Hep söylerler ankara gridir diye ben de en cok bundan yakinirim zaten.gridir ankara kabullenmek lazim.her yer resmi kurum binalari bakanliklar ya da ek bjnalari ile doludur bu kimilerine gore eksi sayilir ancak bana pek farketmiyor.en onemli sorunlarından biri yesilin eksikligi diyebiliriz ve bundan kaynakli acık alanlarda sosyallesmek pek olasi degildir
Denizin olmaması en büyük eksik
herşeyiyle eksi (-)
İş giriş ve çıkış saatleri trafik çekilmez olabiliyor.
Ankara'da yaşamak bence maddi durumdan zor. Çok pahalı diğer şehirlere göre. Bunu başka şehirlere giderek deneyim kazandığımdan bilirim.
Pahalıdır Ankara. İlk 3 ay ömrünüzde harcamadığınız parayı harcar, sonra bu kadar parayı ne zaman harcadığınızı anlayamaz, aç kalır akıllanırsınız. Sonrasında eğer ailenizin maddi durumu orta halliyse, bazen aç yattığınız günler olur. Bunun dışında bir önceki cevapta da bahsettiğim gibi arkadaşlıklar biraz menfaate dayalıdır yani ilk senenizde bol bol kazık yemeye hazır olun. Ama kendinizi çok da üzmeyin çünkü 4 sene sonra geriye dönüp baktığınızda kadar büyümüş olacaksınız ki pehh bunlara mı üzülmüşüm ben diyceksiniz :)) Benim gibi küçük bir yerden geliyorsanız yol olayı ömrünüzden ömür götürecektir çünkü yolu sorduğunuz adam hemen şu ilerisi der, sevinirsiniz ama kendinizi 3 saattir yürürken bulursunuz.
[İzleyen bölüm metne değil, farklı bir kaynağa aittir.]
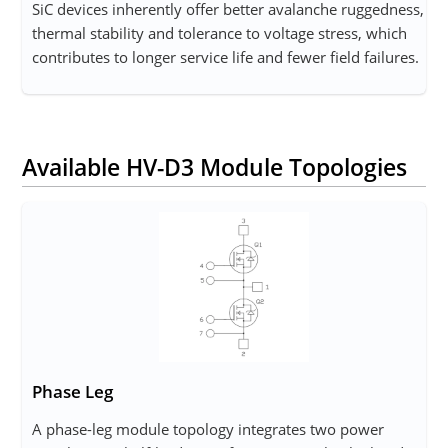
SiC devices inherently offer better avalanche ruggedness,
thermal stability and tolerance to voltage stress, which
contributes to longer service life and fewer field failures.
Available HV-D3 Module Topologies
Phase Leg
A phase-leg module topology integrates two power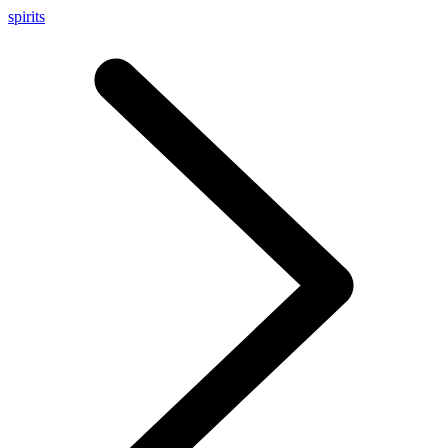
spirits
Buna hazırlıklı olun :)
Artısını bulan görmedim.
Genelde bombanın patladığı yer buda başkent olmasından dolayı.Metro hattı çok karışık iki senedir anca çözebildim.
Canınız sıkıldığında gidip kafanızı dinleyebileceğiniz sakin bir deniz kenarı, yeşil alan vb. pek bulunmaz.
Gezmeye gelen arkadaşlarınızla kısa bir süre sonra yapacak şey bulamamaya başlarsınız. Hadi bunu geçtim bir süre sonra kendiniz de bulamamaya başlarsınız çünkü her şey birbirinin aynısı gelir. Etkinlikler çoğunlukla kapalı bir mekana -yaz aylarında üstleri açılanlar da bu kategoride- ya da en iyi ihtimalle Gölbaşı, Göksu vb. yerlere mangala gitmekle sınırlı kalır (Ya da benim aklıma bu kadarı geliyor, bilemiyorum.). Gerçi bir süre sonra bulsanız da yapmaya vaktiniz kalmayabilir, orası başka.
Memur kenti olması dolayısı ile öğrencilik ruhuna nazaran yaşlı bir şehir.
Ilık iklimli bir bölgeden gelindiyse kışlar çok soğuk gelecektir. Şehir gelişmiş olduğu için pahalı hayat gibi bir olumsuz özelliğe sahiptir (özellikle küçük şehirden gelenler için). Sadece o şehre ait -eşsiz- gezilecek yer sayısı çok azdır. Örneğin İstanbul`da tarihi, teknolojik, doğal gezilecek yer çoktur ama Ankara`da gezebileceğiniz yerler çoğunlukla avm gibi sonradan inşa edilen yerlerdir.